[Records excerpted from a collection]
+++

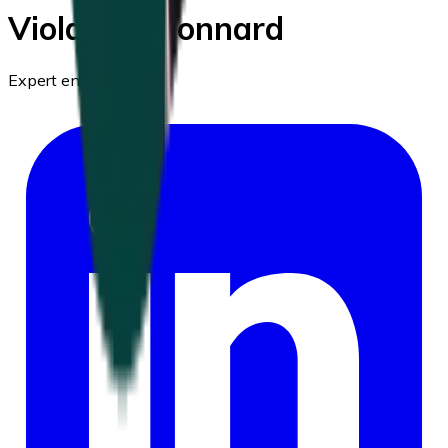
Violaine Thonnard
Expert en vitalité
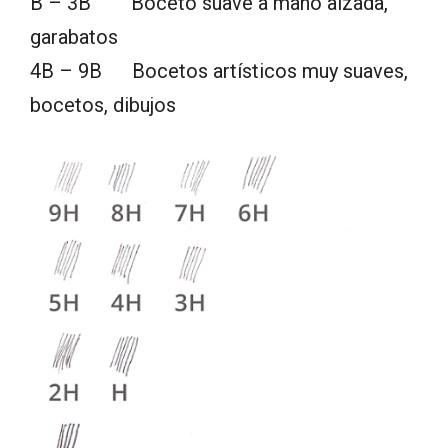
B – 3B Boceto suave a mano alzada,
garabatos
4B – 9B Bocetos artísticos muy suaves,
bocetos, dibujos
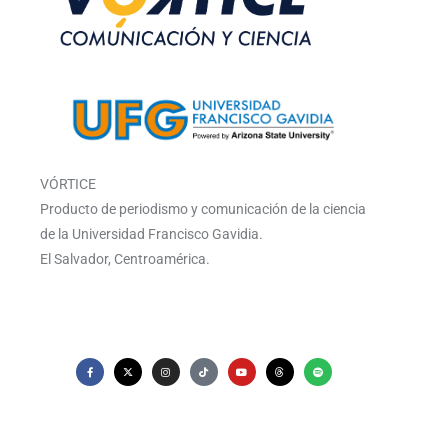
VÓRTICE
Producto de periodismo y comunicación de la ciencia
de la Universidad Francisco Gavidia.
El Salvador, Centroamérica.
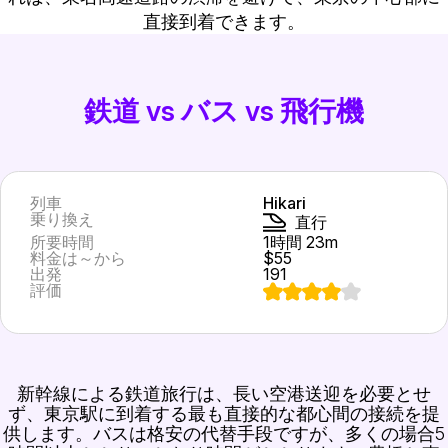
直接到着できます。
鉄道 vs バス vs 飛行機
列車
Hikari
乗り換え
直行
所要時間
1時間 23m
料金は～から
$55
出発
191
評価
新幹線による鉄道旅行は、長い空港送迎を必要とせ
ず、東京駅に到着する最も直接的な都心間の接続を提
供します。バスは格安の代替手段ですが、多くの場合5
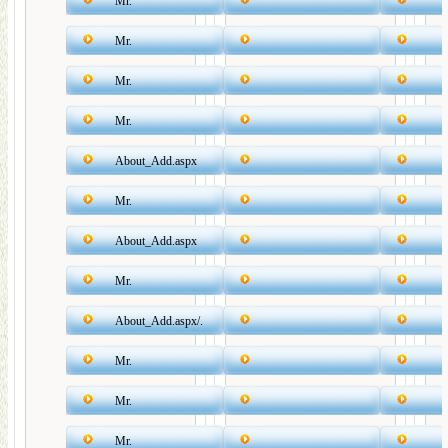
Mr.
Mr.
Mr.
Mr.
About_Add.aspx
Mr.
About_Add.aspx
Mr.
About_Add.aspx/.
Mr.
Mr.
Mr.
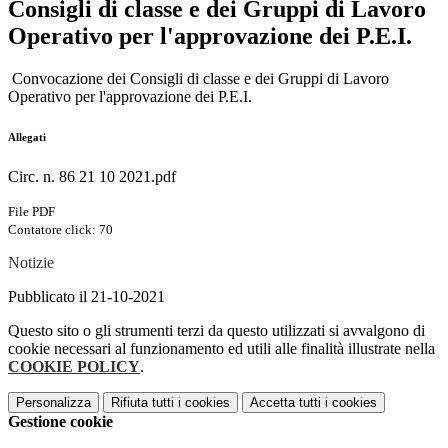
Consigli di classe e dei Gruppi di Lavoro
Operativo per l'approvazione dei P.E.I.
Convocazione dei Consigli di classe e dei Gruppi di Lavoro
Operativo per l'approvazione dei P.E.I.
Allegati
Circ. n. 86 21 10 2021.pdf
File PDF
Contatore click: 70
Notizie
Pubblicato il 21-10-2021
Questo sito o gli strumenti terzi da questo utilizzati si avvalgono di
cookie necessari al funzionamento ed utili alle finalità illustrate nella
COOKIE POLICY
.
Personalizza
Rifiuta tutti
i cookies
Accetta tutti
i cookies
Gestione cookie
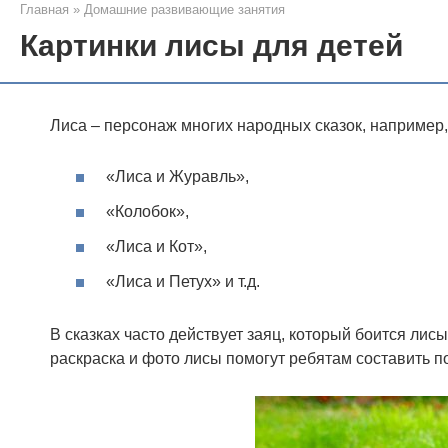
Главная
»
Домашние развивающие занятия
Картинки лисы для детей
Лиса – персонаж многих народных сказок, например,
«Лиса и Журавль»,
«Колобок»,
«Лиса и Кот»,
«Лиса и Петух» и т.д.
В сказках часто действует заяц, который боится лисы
раскраска и фото лисы помогут ребятам составить 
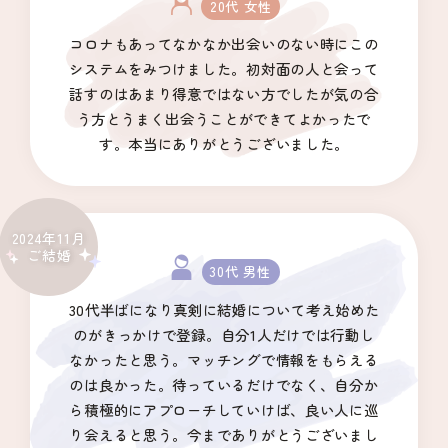
20代 女性
コロナもあってなかなか出会いのない時にこの
システムをみつけました。初対面の人と会って
話すのはあまり得意ではない方でしたが気の合
う方とうまく出会うことができてよかったで
す。本当にありがとうございました。
2024年11月
ご結婚
30代 男性
30代半ばになり真剣に結婚について考え始めた
のがきっかけで登録。自分1人だけでは行動し
なかったと思う。マッチングで情報をもらえる
のは良かった。待っているだけでなく、自分か
ら積極的にアプローチしていけば、良い人に巡
り会えると思う。今までありがとうございまし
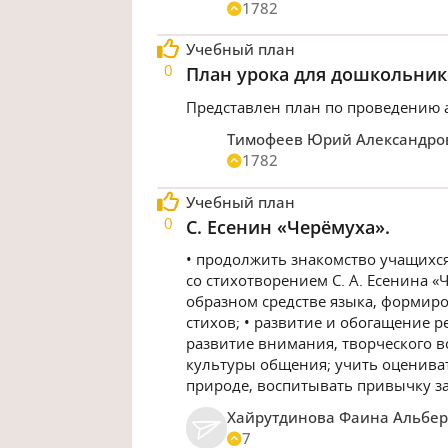
1782
Учебный план
0
План урока для дошкольник
Представлен план по проведению 
Тимофеев Юрий Александро
1782
Учебный план
0
С. Есенин «Черёмуха».
• продолжить знакомство учащихся
со стихотворением С. А. Есенина «
образном средстве языка, формир
стихов; • развитие и обогащение 
развитие внимания, творческого в
культуры общения; учить оценива
природе, воспитывать привычку за
Хайрутдинова Фаина Альбе
7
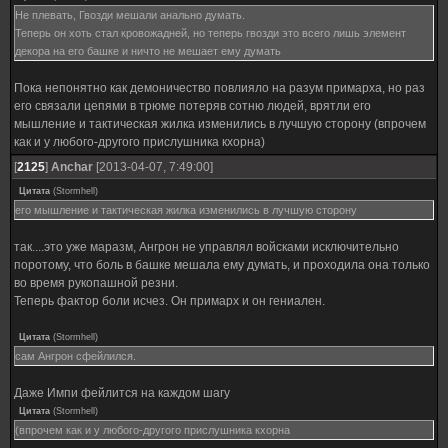
Не плевать, Гвозди мешали анально думать.
Теперь он хоть стал кровожадней, но теперь гвозди это всего лишь элемент
декора на его башке и ничто не мешает ему думать
Пока непонятно как демоничество повлияло на разум примарха, но раз
его связали цепями в трюме потеряв сотню людей, врятли его
мышление и тактическая жилка изменились в лучшую сторону (впрочем
как и у любого-другого прислушника кхорна)
[
2125
]
Anchar
[2013-04-07, 7:49:00]
Цитата
(
Stormhell
)
его мышление и тактическая жилка изменились в лучшую сторону
так....это уже маразм, Ангрон не управлял войсками исключительно
поротому, что боль в башке мешала ему думать, и проходила она только
во время рукопашной резни.
Теперь фактор боли исчез. Он примарх и он гениален.
Цитата
(
Stormhell
)
сам Ангрон сфейлился.
Даже Импи фейлится на каждом шагу
Цитата
(
Stormhell
)
(впрочем как и у любого-другого прислушника кхорна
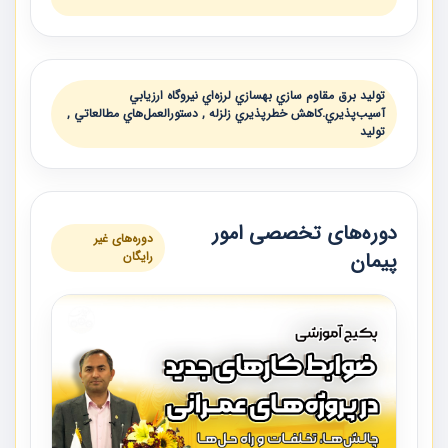
توليد برق مقاوم سازي بهسازي لرزه‌اي نيروگاه ارزيابي
آسيب‌پذيري.كاهش خطرپذيري زلزله , دستورالعمل‌هاي مطالعاتي ,
تولید
دوره‌های تخصصی امور
دوره‌های غیر
پیمان
رایگان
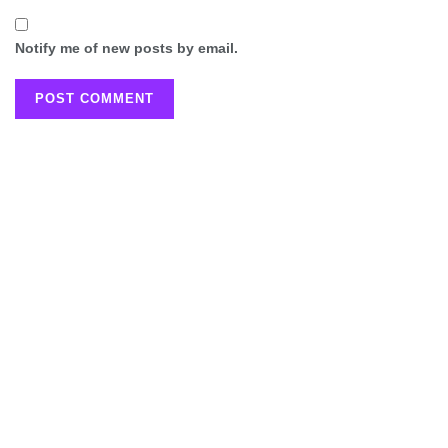
Notify me of new posts by email.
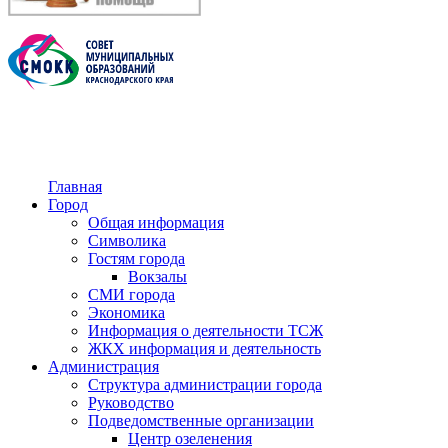
Главная
Город
Общая информация
Символика
Гостям города
Вокзалы
СМИ города
Экономика
Информация о деятельности ТСЖ
ЖКХ информация и деятельность
Администрация
Структура администрации города
Руководство
Подведомственные организации
Центр озеленения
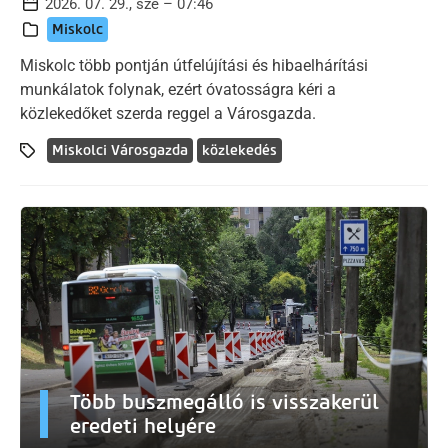
2026. 07. 29., sze – 07:46
Miskolc
Miskolc több pontján útfelújítási és hibaelhárítási
munkálatok folynak, ezért óvatosságra kéri a
közlekedőket szerda reggel a Városgazda.
Miskolci Városgazda
közlekedés
Több buszmegálló is visszakerül
eredeti helyére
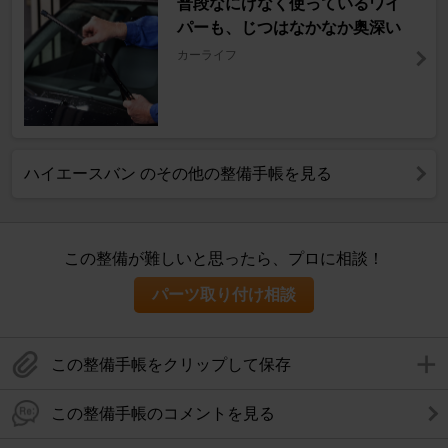
普段なにげなく使っているワイ
パーも、じつはなかなか奥深い
カーライフ
ハイエースバン のその他の整備手帳を見る
この整備が難しいと思ったら、プロに相談！
パーツ取り付け相談
この整備手帳をクリップして保存
この整備手帳のコメントを見る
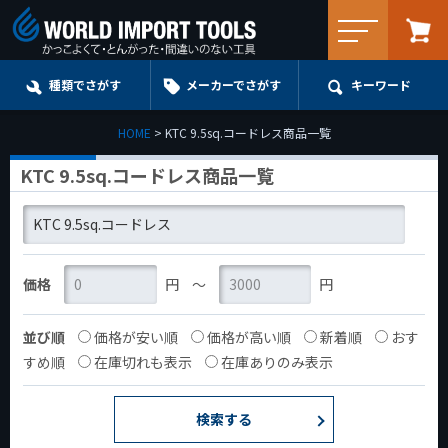
メニュー
種類でさがす
メーカーでさがす
キーワード
HOME
KTC 9.5sq.コードレス商品一覧
KTC 9.5sq.コードレス商品一覧
価格
円
〜
円
並び順
価格が安い順
価格が高い順
新着順
おす
すめ順
在庫切れも表示
在庫ありのみ表示
検索する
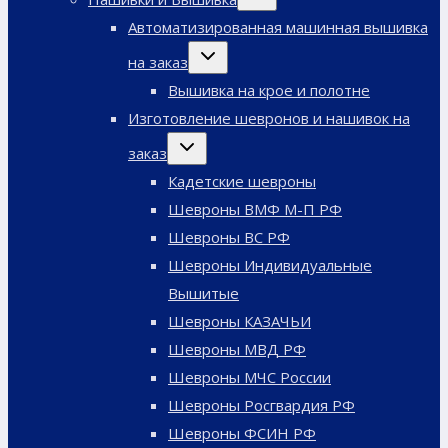
дочернее
меню
Автоматизированная машинная вышивка
Переключить
на заказ
дочернее
меню
Вышивка на крое и полотне
Изготовление шевронов и нашивок на
Переключить
заказ
дочернее
меню
Кадетские шевроны
Шевроны ВМФ М-П РФ
Шевроны ВС РФ
Шевроны Индивидуальные
Вышитые
Шевроны КАЗАЧЬИ
Шевроны МВД РФ
Шевроны МЧС России
Шевроны Росгвардия РФ
Шевроны ФСИН РФ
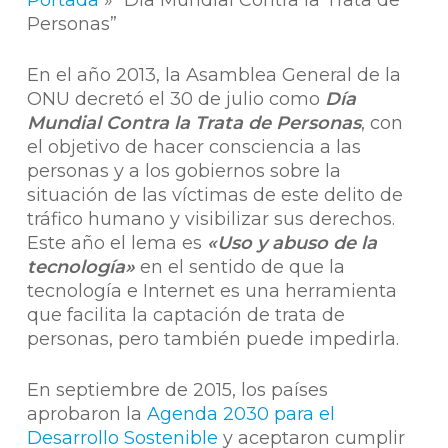
Portada
»
“Día Mundial Contra la Trata de
Personas”
En el año 2013, la Asamblea General de la
ONU decretó el 30 de julio como
Día
Mundial Contra la Trata de Personas
, con
el objetivo de hacer consciencia a las
personas y a los gobiernos sobre la
situación de las víctimas de este delito de
tráfico humano y visibilizar sus derechos.
Este año el lema es
«Uso y abuso de la
tecnología»
en el sentido de que la
tecnología e Internet es una herramienta
que facilita la captación de trata de
personas, pero también puede impedirla.
En septiembre de 2015, los países
aprobaron la
Agenda 2030 para el
Desarrollo Sostenible
y aceptaron cumplir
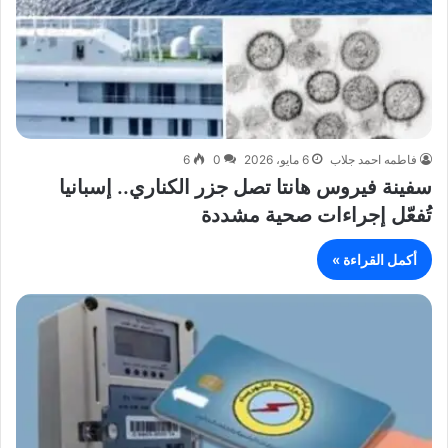
فاطمه احمد جلاب
6 مايو، 2026
0
6
سفينة فيروس هانتا تصل جزر الكناري.. إسبانيا
تُفعّل إجراءات صحية مشددة
أكمل القراءة »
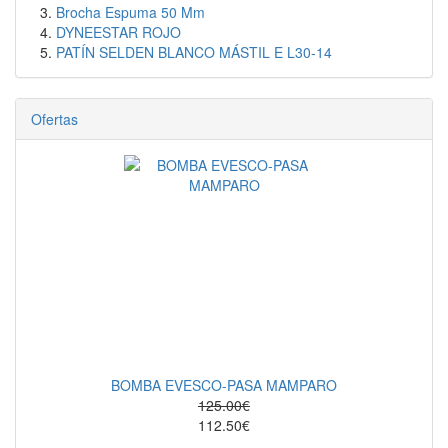
Brocha Espuma 50 Mm
DYNEESTAR ROJO
PATÍN SELDEN BLANCO MÁSTIL E L30-14
Ofertas
BOMBA EVESCO-PASA MAMPARO
125.00€
112.50€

+++

**Activity**
Reproduce the portion of the material that opens with the line containing "فاطمه احمد جلاب" and continues through the final line of the material, both ends included. Omit the pictures from your answer.

**Task solution**
فاطمه احمد جلاب
6 مايو، 2026
0
6
سفينة فيروس هانتا تصل جزر الكناري.. إسبانيا
تُفعّل إجراءات صحية مشددة
أكمل القراءة »
Brocha Espuma 50 Mm
DYNEESTAR ROJO
PATÍN SELDEN BLANCO MÁSTIL E L30-14
Ofertas
BOMBA EVESCO-PASA MAMPARO
125.00€
112.50€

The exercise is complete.